Текст для чтения.
А пока смерть выбирала самых слабых телом и духом. Она давно стояла рядом с девочкой Олей, но не решалась оторвать ее от младшего братика. Сереже было лет пять, Оле — не более двенадцати. Маленький, хрупкий светлоголовый мальчик почти всегда дремал, просыпаясь от прикосновения чайной ложечки с едой к губам. Не открывая глаз, он равнодушно проглатывал и свою, и Олину порцию. Так продолжалось много дней. Воспитательница и доктор уговаривали Оленьку поесть, но она не слушалась и таяла день ото дня. И все-таки Сережа умер раньше сестры. Оленька целовала его высохшее личико и долго не соглашалась расстаться с братиком. Когда его унесли, она вытянулась на кровати, вздохнула и… тоже умерла. Это была взрослая смерть, исполненная достоинства и сознания выполненного долга, и я вдруг подумала, что никогда не смогу забыть Олю и Сережу. Так оно и случилось…

На освободившееся место привели двух сестричек, Милочку и Полиночку, как они сами себя называли. Девочки выглядели неожиданно упитанными, у них даже сохранились пухлые розовые щечки и ямочки, словно они шагнули к нам в детский дом прямо из доброго довоенного времени. Они могли не только ходить, но и бегать и даже играли в прятки, нарушая привычную тишину. Откуда взялось такое чудо в блокадном городе — не знаю.

Впрочем, нам было безразлично, кто они и откуда появились в нашей спальне. Когда они затевали шумную возню, мы просыпались и удивленно смотрели на «довоенных» девочек в нарядных платьицах и туфельках. Порой мне думалось, что я сплю и вижу восхитительный сон. Иногда они запевали украинскую песню, но прерывали ее, не допев до конца, а может быть, это я, не дослушав, проваливалась в бездну голодного обморока.

Ваша задача.
Повторите без изменений фрагмент текста о блокадном детском доме: от слов "На освободившееся место" до слов "бездну голодного обморока." включительно. Пункты ниже — самостоятельный материал, с текстом они не связаны.

Исходные данные.
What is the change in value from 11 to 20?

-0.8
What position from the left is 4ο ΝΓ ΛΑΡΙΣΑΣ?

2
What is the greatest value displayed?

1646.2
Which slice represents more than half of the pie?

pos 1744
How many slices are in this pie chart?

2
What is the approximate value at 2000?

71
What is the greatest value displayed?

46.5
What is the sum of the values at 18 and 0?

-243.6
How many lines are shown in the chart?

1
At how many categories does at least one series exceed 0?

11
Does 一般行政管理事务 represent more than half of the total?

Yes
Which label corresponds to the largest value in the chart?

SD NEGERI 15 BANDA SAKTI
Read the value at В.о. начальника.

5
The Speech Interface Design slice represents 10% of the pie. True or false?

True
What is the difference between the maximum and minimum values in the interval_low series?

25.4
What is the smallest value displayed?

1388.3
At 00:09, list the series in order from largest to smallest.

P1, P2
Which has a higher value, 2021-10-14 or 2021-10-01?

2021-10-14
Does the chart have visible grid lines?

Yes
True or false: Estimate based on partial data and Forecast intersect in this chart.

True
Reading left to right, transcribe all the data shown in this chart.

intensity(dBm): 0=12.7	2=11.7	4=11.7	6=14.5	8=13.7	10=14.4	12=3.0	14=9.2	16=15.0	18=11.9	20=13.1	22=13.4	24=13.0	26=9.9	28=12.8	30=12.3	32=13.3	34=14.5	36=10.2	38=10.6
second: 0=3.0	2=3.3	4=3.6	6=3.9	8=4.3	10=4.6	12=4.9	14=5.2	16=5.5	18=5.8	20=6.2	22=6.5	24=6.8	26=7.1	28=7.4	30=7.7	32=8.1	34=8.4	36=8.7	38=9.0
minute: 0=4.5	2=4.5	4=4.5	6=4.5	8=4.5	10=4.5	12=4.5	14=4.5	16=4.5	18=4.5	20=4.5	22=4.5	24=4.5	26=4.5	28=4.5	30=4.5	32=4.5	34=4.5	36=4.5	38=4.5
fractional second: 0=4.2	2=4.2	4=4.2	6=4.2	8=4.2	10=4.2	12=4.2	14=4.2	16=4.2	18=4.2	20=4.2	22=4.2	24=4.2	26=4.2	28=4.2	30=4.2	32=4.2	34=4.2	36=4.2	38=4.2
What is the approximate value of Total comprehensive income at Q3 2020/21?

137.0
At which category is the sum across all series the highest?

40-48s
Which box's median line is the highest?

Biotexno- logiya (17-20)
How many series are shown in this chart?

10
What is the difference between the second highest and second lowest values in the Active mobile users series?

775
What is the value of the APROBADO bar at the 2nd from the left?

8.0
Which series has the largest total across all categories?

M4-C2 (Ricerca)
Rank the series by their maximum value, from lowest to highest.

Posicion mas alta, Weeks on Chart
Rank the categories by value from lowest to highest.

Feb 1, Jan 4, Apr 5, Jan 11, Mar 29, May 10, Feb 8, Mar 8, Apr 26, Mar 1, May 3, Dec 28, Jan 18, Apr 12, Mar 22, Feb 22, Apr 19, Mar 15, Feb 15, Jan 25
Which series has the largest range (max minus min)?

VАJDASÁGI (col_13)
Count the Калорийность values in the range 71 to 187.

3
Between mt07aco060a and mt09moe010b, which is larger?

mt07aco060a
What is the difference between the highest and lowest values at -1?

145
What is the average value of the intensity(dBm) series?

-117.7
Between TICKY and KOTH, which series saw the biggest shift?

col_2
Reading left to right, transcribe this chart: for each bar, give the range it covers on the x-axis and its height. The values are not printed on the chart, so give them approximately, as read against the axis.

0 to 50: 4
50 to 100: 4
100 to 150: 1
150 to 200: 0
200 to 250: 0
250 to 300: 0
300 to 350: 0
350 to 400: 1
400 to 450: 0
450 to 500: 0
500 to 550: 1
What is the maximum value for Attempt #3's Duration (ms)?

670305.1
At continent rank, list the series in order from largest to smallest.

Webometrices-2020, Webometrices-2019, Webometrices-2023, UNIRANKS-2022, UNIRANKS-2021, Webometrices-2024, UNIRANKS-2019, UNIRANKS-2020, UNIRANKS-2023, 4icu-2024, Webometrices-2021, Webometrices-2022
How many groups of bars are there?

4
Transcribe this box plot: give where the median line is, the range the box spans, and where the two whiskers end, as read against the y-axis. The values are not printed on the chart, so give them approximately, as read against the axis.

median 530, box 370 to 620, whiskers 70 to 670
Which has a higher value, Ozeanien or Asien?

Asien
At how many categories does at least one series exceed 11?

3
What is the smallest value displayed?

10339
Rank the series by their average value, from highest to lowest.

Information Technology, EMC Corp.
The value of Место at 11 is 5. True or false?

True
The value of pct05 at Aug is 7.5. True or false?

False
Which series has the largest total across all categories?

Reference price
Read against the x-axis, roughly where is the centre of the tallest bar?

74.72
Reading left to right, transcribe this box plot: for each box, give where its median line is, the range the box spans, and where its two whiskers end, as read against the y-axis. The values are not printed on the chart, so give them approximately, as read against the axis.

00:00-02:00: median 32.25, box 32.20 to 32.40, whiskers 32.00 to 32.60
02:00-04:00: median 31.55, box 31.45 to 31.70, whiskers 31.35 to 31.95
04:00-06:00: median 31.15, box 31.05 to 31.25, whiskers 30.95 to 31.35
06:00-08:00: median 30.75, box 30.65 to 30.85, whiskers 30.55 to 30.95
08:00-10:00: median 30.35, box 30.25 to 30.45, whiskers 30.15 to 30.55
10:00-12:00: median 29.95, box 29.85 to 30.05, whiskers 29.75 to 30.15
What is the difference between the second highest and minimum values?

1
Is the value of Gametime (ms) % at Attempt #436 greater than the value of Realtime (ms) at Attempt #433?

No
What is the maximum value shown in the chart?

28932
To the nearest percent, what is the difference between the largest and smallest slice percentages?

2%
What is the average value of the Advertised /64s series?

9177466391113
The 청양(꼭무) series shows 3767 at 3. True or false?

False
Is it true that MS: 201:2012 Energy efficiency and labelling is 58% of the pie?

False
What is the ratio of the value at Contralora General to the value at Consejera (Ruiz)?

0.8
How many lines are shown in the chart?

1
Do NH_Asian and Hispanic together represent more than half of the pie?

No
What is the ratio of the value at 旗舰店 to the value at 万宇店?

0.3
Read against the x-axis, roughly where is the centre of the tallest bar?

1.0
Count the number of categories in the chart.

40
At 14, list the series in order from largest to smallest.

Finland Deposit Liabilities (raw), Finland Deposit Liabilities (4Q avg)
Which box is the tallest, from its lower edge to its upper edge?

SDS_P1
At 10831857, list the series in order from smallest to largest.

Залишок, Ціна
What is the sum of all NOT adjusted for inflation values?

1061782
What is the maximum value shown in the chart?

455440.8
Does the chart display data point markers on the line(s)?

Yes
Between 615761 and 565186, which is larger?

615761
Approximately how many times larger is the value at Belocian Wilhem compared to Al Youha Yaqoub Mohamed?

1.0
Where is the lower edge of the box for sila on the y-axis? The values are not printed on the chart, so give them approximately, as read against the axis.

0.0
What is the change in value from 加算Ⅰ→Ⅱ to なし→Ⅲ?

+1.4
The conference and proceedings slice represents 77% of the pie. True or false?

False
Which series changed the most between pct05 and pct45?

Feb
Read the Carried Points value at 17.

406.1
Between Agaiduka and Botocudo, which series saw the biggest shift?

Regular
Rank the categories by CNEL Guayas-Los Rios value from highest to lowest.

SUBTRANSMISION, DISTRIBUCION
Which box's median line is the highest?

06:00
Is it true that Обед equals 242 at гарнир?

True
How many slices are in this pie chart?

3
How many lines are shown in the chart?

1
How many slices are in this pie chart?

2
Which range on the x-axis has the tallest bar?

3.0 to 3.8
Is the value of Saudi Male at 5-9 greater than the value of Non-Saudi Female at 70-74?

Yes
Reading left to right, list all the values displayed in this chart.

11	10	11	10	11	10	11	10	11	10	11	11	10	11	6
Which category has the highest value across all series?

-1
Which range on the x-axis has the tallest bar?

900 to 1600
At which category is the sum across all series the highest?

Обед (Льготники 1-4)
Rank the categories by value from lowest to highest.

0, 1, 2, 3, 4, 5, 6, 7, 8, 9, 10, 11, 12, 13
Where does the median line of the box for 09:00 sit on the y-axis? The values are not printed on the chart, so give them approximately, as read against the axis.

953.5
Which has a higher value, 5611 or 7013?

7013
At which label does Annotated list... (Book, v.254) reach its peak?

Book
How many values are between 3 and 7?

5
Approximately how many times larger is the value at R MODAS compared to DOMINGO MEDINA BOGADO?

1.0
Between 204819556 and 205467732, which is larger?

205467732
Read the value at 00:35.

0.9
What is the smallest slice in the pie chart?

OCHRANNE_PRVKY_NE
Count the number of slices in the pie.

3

Решение задачи.
На освободившееся место привели двух сестричек, Милочку и Полиночку, как они сами себя называли. Девочки выглядели неожиданно упитанными, у них даже сохранились пухлые розовые щечки и ямочки, словно они шагнули к нам в детский дом прямо из доброго довоенного времени. Они могли не только ходить, но и бегать и даже играли в прятки, нарушая привычную тишину. Откуда взялось такое чудо в блокадном городе — не знаю.

Впрочем, нам было безразлично, кто они и откуда появились в нашей спальне. Когда они затевали шумную возню, мы просыпались и удивленно смотрели на «довоенных» девочек в нарядных платьицах и туфельках. Порой мне думалось, что я сплю и вижу восхитительный сон. Иногда они запевали украинскую песню, но прерывали ее, не допев до конца, а может быть, это я, не дослушав, проваливалась в бездну голодного обморока.